- [Required action]:
What lines below contain the string "todos"? List them all.

- [Exercise material]:

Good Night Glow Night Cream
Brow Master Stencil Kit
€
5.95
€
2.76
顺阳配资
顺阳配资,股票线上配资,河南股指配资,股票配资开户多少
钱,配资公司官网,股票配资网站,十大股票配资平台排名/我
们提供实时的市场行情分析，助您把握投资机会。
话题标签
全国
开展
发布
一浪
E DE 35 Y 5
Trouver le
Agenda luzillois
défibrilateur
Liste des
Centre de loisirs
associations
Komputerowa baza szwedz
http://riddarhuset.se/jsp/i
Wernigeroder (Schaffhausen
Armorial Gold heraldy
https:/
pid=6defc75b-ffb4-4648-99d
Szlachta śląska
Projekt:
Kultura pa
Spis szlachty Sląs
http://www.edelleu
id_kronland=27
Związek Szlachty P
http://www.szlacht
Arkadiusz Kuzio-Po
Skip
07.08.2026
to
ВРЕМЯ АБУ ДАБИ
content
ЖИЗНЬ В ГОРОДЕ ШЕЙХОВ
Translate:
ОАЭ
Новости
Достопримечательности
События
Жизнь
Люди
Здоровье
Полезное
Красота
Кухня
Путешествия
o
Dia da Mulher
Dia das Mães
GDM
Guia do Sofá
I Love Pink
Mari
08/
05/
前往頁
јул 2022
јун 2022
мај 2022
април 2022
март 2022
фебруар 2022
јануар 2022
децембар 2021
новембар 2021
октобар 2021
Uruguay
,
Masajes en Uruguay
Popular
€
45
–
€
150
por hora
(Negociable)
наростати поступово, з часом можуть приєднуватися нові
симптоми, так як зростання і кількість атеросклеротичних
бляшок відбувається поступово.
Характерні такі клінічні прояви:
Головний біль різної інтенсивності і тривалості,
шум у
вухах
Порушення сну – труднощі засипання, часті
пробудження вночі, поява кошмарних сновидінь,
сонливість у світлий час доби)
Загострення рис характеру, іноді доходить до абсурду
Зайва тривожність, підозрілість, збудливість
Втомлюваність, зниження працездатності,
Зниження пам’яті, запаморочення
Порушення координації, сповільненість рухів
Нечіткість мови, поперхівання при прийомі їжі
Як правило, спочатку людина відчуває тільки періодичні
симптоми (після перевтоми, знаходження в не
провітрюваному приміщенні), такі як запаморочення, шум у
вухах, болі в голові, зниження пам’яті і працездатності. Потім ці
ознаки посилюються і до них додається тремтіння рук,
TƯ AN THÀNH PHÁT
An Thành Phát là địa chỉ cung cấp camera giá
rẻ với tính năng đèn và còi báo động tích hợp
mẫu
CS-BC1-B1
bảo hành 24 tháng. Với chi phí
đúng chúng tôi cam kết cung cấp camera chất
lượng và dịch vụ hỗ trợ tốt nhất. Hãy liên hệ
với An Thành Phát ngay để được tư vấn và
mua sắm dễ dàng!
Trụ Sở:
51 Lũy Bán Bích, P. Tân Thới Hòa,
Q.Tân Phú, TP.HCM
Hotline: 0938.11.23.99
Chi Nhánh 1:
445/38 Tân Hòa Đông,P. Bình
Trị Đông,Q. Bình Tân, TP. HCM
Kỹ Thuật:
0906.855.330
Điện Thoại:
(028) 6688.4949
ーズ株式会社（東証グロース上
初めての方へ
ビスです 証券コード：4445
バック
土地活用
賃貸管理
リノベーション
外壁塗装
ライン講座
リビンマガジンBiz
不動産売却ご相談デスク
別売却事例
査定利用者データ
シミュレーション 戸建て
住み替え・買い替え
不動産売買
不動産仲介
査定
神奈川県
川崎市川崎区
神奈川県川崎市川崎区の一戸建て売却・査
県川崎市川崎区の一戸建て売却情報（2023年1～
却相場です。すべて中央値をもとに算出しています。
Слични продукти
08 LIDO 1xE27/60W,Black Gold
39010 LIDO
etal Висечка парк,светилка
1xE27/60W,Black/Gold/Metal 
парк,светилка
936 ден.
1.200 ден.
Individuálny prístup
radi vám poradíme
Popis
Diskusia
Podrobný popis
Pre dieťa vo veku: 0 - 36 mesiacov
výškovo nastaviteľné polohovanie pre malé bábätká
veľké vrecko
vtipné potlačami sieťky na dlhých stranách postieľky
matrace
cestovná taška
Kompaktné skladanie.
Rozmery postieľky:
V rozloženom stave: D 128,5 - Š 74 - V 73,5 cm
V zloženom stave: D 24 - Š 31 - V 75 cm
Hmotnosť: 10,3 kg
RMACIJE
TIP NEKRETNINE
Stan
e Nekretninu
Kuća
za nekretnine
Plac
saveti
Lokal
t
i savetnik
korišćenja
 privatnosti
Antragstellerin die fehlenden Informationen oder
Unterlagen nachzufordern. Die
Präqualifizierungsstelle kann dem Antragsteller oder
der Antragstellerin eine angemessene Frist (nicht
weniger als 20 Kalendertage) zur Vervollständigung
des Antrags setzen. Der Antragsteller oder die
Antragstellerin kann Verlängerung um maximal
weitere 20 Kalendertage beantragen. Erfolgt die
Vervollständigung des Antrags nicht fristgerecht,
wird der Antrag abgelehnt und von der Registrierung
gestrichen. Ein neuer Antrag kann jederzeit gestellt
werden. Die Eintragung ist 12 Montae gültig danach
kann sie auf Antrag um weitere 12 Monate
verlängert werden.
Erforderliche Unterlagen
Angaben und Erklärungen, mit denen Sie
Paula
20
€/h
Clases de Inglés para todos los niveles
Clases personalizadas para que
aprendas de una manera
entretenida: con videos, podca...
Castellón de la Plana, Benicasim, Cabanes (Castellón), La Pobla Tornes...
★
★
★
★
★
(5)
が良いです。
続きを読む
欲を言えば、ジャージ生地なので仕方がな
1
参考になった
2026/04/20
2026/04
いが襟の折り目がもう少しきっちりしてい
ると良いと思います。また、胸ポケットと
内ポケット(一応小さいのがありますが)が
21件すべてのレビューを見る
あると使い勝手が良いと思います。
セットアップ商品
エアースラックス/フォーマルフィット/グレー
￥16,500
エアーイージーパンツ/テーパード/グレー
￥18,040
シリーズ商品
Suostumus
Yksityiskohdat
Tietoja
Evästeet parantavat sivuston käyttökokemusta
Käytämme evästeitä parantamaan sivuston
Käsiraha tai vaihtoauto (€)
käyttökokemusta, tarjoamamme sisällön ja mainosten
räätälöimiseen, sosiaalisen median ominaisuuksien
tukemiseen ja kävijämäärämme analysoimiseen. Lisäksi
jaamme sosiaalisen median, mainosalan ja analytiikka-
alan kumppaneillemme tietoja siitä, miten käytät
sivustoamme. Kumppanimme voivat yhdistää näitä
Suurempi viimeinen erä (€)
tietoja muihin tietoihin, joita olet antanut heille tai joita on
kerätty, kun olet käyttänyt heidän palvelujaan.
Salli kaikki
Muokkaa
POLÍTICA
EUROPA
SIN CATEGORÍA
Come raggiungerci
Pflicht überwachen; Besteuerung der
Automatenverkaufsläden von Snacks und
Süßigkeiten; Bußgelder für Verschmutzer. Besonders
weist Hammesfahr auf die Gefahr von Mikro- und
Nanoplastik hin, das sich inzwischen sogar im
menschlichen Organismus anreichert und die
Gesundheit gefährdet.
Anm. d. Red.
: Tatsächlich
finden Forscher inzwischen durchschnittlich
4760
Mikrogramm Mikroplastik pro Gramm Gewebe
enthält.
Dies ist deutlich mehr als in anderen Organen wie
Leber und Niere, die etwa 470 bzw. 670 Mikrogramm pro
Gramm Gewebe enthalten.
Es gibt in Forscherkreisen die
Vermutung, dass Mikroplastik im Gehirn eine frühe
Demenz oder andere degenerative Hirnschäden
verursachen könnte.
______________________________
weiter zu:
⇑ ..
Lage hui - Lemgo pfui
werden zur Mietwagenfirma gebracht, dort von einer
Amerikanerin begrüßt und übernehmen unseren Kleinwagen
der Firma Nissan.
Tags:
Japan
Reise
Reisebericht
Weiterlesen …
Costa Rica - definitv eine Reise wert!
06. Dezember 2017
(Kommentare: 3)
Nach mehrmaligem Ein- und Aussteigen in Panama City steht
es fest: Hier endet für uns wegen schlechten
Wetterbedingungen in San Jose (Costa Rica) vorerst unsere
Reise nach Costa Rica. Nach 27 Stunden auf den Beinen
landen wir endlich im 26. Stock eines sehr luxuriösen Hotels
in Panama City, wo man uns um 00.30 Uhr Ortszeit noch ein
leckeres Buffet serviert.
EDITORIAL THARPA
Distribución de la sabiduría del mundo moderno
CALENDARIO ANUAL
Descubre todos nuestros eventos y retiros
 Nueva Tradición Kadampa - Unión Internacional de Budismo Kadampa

- [Response below]:
Clases de Inglés para todos los niveles
Descubre todos nuestros eventos y retiros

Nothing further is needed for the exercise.